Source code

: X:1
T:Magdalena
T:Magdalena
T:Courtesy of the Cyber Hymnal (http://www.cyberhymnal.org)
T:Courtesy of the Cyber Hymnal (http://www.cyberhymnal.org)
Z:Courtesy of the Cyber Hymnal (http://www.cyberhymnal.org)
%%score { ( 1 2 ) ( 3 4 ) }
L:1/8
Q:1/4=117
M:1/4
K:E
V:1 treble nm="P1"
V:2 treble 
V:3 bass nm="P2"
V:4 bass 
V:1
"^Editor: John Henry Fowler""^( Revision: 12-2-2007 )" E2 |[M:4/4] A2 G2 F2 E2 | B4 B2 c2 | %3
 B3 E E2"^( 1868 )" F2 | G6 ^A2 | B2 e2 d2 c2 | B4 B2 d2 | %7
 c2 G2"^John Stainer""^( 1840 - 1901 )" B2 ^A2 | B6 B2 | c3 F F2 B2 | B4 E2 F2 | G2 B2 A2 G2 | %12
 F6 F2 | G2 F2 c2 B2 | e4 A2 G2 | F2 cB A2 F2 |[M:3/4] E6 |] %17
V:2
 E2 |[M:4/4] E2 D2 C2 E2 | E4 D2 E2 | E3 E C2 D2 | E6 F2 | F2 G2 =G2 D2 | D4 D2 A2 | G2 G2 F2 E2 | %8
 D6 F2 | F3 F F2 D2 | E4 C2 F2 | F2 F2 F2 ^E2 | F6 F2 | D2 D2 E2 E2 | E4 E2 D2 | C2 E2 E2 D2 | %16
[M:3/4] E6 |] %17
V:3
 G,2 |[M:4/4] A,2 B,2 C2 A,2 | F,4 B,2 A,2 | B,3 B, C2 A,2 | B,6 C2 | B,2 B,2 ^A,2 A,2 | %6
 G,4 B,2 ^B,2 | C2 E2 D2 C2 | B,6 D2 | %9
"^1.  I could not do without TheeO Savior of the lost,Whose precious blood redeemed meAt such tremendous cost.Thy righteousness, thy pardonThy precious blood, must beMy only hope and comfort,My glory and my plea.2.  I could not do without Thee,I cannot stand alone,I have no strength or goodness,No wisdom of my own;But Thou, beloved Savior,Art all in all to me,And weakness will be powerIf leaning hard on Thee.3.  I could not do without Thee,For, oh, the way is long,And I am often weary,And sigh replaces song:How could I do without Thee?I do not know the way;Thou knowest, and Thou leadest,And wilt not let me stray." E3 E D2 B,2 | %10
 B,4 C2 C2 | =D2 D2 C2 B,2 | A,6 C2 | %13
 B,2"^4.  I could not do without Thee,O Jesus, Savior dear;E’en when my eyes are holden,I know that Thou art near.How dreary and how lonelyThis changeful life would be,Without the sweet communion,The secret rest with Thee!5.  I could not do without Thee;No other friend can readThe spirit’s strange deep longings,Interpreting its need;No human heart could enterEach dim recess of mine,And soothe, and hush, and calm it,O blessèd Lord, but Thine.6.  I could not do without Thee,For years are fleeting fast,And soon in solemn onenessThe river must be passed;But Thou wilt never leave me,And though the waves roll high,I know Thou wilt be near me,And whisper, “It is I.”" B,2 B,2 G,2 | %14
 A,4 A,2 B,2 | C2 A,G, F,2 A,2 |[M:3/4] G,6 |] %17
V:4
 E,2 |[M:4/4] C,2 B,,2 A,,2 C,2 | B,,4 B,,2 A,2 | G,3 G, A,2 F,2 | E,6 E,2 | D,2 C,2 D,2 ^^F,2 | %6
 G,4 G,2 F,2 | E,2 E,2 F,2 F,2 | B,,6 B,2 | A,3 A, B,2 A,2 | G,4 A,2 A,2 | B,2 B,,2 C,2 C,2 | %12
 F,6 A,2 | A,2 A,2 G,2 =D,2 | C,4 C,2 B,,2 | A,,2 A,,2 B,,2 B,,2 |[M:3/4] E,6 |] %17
*-*-*
* [WHAT YOU ARE ASKED TO DO]
Find the line with "Z:Courtesy of the" in the entries above. Retype it and each line after it, exactly, through the line with "G,4 B,2 ^B,2 | C2 E2 D2 C2 | B,6 D2 | %9", and stop there.

* [SOLUTION TO THE PROBLEM]
Z:Courtesy of the Cyber Hymnal (http://www.cyberhymnal.org)
%%score { ( 1 2 ) ( 3 4 ) }
L:1/8
Q:1/4=117
M:1/4
K:E
V:1 treble nm="P1"
V:2 treble 
V:3 bass nm="P2"
V:4 bass 
V:1
"^Editor: John Henry Fowler""^( Revision: 12-2-2007 )" E2 |[M:4/4] A2 G2 F2 E2 | B4 B2 c2 | %3
 B3 E E2"^( 1868 )" F2 | G6 ^A2 | B2 e2 d2 c2 | B4 B2 d2 | %7
 c2 G2"^John Stainer""^( 1840 - 1901 )" B2 ^A2 | B6 B2 | c3 F F2 B2 | B4 E2 F2 | G2 B2 A2 G2 | %12
 F6 F2 | G2 F2 c2 B2 | e4 A2 G2 | F2 cB A2 F2 |[M:3/4] E6 |] %17
V:2
 E2 |[M:4/4] E2 D2 C2 E2 | E4 D2 E2 | E3 E C2 D2 | E6 F2 | F2 G2 =G2 D2 | D4 D2 A2 | G2 G2 F2 E2 | %8
 D6 F2 | F3 F F2 D2 | E4 C2 F2 | F2 F2 F2 ^E2 | F6 F2 | D2 D2 E2 E2 | E4 E2 D2 | C2 E2 E2 D2 | %16
[M:3/4] E6 |] %17
V:3
 G,2 |[M:4/4] A,2 B,2 C2 A,2 | F,4 B,2 A,2 | B,3 B, C2 A,2 | B,6 C2 | B,2 B,2 ^A,2 A,2 | %6
 G,4 B,2 ^B,2 | C2 E2 D2 C2 | B,6 D2 | %9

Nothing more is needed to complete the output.